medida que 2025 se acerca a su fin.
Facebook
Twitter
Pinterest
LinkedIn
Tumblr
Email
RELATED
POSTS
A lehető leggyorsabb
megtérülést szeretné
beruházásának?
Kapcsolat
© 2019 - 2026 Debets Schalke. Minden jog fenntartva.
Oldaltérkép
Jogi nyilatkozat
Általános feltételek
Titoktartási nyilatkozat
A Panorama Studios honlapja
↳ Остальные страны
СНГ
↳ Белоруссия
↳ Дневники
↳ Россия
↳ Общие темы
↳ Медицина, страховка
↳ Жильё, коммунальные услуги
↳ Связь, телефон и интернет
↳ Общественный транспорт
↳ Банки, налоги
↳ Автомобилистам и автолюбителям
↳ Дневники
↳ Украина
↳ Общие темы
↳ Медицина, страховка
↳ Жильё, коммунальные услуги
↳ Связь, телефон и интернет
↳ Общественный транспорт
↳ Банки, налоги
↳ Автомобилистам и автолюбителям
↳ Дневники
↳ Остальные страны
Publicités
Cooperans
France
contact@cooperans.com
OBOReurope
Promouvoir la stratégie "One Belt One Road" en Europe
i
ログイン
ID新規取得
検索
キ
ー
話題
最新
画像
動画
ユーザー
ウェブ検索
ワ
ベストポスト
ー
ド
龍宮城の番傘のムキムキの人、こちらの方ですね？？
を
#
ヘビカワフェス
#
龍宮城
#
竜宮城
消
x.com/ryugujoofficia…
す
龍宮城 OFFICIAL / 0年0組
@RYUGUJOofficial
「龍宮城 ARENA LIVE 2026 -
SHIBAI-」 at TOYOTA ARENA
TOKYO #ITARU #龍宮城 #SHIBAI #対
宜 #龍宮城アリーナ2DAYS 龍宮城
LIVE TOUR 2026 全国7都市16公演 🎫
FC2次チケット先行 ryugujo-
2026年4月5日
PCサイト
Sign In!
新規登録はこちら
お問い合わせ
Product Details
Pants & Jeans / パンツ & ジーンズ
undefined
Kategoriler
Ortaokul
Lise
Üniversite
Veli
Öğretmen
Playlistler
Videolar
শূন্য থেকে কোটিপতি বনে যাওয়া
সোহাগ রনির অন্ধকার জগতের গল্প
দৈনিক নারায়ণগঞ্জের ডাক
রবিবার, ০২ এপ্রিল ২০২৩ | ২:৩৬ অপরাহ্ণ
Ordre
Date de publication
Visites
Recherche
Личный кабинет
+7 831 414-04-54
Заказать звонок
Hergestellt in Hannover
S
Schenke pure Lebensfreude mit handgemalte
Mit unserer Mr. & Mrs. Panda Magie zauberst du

* _Problem requirements_
Word for word, repeat every entry listed above.

* _Written response_
medida que 2025 se acerca a su fin.
Facebook
Twitter
Pinterest
LinkedIn
Tumblr
Email
RELATED
POSTS
A lehető leggyorsabb
megtérülést szeretné
beruházásának?
Kapcsolat
© 2019 - 2026 Debets Schalke. Minden jog fenntartva.
Oldaltérkép
Jogi nyilatkozat
Általános feltételek
Titoktartási nyilatkozat
A Panorama Studios honlapja
↳ Остальные страны
СНГ
↳ Белоруссия
↳ Дневники
↳ Россия
↳ Общие темы
↳ Медицина, страховка
↳ Жильё, коммунальные услуги
↳ Связь, телефон и интернет
↳ Общественный транспорт
↳ Банки, налоги
↳ Автомобилистам и автолюбителям
↳ Дневники
↳ Украина
↳ Общие темы
↳ Медицина, страховка
↳ Жильё, коммунальные услуги
↳ Связь, телефон и интернет
↳ Общественный транспорт
↳ Банки, налоги
↳ Автомобилистам и автолюбителям
↳ Дневники
↳ Остальные страны
Publicités
Cooperans
France
contact@cooperans.com
OBOReurope
Promouvoir la stratégie "One Belt One Road" en Europe
i
ログイン
ID新規取得
検索
キ
ー
話題
最新
画像
動画
ユーザー
ウェブ検索
ワ
ベストポスト
ー
ド
龍宮城の番傘のムキムキの人、こちらの方ですね？？
を
#
ヘビカワフェス
#
龍宮城
#
竜宮城
消
x.com/ryugujoofficia…
す
龍宮城 OFFICIAL / 0年0組
@RYUGUJOofficial
「龍宮城 ARENA LIVE 2026 -
SHIBAI-」 at TOYOTA ARENA
TOKYO #ITARU #龍宮城 #SHIBAI #対
宜 #龍宮城アリーナ2DAYS 龍宮城
LIVE TOUR 2026 全国7都市16公演 🎫
FC2次チケット先行 ryugujo-
2026年4月5日
PCサイト
Sign In!
新規登録はこちら
お問い合わせ
Product Details
Pants & Jeans / パンツ & ジーンズ
undefined
Kategoriler
Ortaokul
Lise
Üniversite
Veli
Öğretmen
Playlistler
Videolar
শূন্য থেকে কোটিপতি বনে যাওয়া
সোহাগ রনির অন্ধকার জগতের গল্প
দৈনিক নারায়ণগঞ্জের ডাক
রবিবার, ০২ এপ্রিল ২০২৩ | ২:৩৬ অপরাহ্ণ
Ordre
Date de publication
Visites
Recherche
Личный кабинет
+7 831 414-04-54
Заказать звонок
Hergestellt in Hannover
S
Schenke pure Lebensfreude mit handgemalte
Mit unserer Mr. & Mrs. Panda Magie zauberst du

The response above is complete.